• [What the task asks]
Check every line of the records below for the string "Define" and copy the ones that have it.

• [Material for this task]
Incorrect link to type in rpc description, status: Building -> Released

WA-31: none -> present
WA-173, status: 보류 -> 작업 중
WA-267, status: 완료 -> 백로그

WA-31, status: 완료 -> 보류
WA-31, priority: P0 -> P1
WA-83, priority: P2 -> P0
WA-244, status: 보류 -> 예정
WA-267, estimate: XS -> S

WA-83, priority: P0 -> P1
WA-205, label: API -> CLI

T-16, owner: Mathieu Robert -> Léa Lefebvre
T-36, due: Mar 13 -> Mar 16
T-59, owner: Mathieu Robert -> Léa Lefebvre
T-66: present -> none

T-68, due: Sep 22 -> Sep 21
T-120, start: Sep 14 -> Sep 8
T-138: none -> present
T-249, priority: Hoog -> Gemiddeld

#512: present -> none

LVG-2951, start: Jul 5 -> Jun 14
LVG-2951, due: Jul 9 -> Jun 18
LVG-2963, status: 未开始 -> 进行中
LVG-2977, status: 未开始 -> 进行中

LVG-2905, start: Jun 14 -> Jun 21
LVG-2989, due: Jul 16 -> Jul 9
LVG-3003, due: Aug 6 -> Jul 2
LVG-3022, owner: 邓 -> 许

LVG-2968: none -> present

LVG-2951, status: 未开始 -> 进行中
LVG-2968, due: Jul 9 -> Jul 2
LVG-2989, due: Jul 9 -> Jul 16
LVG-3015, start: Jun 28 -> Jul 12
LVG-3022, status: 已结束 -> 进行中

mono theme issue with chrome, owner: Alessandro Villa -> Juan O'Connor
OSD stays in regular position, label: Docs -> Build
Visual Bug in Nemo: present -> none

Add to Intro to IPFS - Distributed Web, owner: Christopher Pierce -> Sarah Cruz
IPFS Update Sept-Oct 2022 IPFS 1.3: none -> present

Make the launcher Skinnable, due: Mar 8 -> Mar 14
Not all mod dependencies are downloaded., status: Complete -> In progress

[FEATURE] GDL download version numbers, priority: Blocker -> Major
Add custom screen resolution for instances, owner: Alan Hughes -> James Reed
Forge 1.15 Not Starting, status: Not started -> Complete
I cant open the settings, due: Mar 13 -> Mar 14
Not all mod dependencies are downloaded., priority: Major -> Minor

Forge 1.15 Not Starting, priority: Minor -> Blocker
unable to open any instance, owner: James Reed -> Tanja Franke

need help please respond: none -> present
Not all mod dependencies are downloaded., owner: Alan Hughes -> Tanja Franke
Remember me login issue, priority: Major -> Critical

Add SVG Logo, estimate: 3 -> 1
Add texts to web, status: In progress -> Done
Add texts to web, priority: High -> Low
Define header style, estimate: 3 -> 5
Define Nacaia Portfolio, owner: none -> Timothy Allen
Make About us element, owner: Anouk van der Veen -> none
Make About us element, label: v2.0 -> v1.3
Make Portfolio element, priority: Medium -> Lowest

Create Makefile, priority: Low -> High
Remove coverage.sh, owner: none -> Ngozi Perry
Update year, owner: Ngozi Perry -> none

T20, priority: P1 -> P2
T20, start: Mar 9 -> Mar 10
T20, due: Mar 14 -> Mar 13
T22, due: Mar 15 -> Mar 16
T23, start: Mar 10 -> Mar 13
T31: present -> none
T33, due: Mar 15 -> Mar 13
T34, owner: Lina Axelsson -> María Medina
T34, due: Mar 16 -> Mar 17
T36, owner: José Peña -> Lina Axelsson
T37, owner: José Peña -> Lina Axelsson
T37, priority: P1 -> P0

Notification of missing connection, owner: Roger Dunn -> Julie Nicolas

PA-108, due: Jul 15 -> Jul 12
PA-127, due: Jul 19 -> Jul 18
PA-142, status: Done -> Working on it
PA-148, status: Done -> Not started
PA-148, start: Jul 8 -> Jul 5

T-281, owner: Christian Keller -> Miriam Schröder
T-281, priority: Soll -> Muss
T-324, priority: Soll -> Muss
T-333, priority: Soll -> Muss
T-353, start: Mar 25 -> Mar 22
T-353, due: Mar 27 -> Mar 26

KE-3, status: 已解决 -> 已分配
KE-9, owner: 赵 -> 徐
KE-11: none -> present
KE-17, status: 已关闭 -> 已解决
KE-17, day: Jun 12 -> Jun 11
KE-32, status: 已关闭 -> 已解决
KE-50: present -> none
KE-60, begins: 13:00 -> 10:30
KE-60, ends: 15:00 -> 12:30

• [Response below]
Define header style, estimate: 3 -> 5
Define Nacaia Portfolio, owner: none -> Timothy Allen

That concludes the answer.